Enhancing Temporal Control and Enabling Chain-End Modification in Photoregulated Cationic Polymerizations by Using Iridium-Based Catalysts.

Gaining temporal control over chain growth is a key challenge in the enhancement of controlled living polymerizations. Though research on photocontrolled polymerizations is still in its infancy, it has already proven useful in the development of previously inaccessible materials. Photocontrol has now been extended to cationic polymerizations using 2,4,6-triarylpyrylium salts as photocatalysts. Despite the ability to stop polymerization for a short time, monomer conversion was observed over long dark periods. Improved catalyst systems based on Ir complexes give optimal temporal control over chain growth. The excellent stability of these complexes and the ability to tune the excited and ground state redox potentials to regulate the number of monomer additions per cation formed allows polymerization to be halted for more than 20 hours. The excellent stability of these iridium catalysts in the presence of more nucleophilic species enables chain-end functionalization of these polymers.

Photocontrolled Interconversion of Cationic and Radical Polymerizations.

The ability to combine two polymerization mechanisms in a one-pot setup and switch the monomer selectivity via an external stimulus provides an excellent opportunity to control polymer sequence and structure. We report a strategy that enables monomer incorporation to be determined via the selection of the wavelength of light through selective activation of either cationic or radical processes.

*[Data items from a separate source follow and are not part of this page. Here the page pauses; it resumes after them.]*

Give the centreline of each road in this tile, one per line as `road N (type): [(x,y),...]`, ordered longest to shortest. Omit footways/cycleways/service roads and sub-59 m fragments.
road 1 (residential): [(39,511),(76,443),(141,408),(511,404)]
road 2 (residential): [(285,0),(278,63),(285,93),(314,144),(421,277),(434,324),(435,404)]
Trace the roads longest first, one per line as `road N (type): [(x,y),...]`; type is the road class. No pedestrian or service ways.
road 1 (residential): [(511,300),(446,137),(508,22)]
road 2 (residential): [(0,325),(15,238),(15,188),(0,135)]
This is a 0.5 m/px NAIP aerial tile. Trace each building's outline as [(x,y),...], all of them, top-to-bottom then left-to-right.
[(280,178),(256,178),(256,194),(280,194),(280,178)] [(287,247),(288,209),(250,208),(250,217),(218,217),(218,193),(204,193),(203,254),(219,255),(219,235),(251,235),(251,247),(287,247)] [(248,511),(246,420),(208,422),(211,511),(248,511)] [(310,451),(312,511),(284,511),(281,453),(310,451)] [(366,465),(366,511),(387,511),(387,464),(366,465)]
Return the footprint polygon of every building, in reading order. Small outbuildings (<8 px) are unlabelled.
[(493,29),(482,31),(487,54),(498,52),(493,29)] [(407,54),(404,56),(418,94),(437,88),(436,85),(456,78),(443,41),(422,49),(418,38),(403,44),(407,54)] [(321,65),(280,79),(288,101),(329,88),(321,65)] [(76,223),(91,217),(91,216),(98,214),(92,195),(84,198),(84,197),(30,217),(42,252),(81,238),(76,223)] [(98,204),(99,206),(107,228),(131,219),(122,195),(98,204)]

This method enables the synthesis of varying polymeric structures under identical solution conditions but with simple modulation of the external stimulus. Additionally, changes in the ratios of the two photocatalysts afford complementary chemical control over these reactions to design elaborated polymeric structures. Our strategy takes advantage of the unique regulation that can be accessed through light.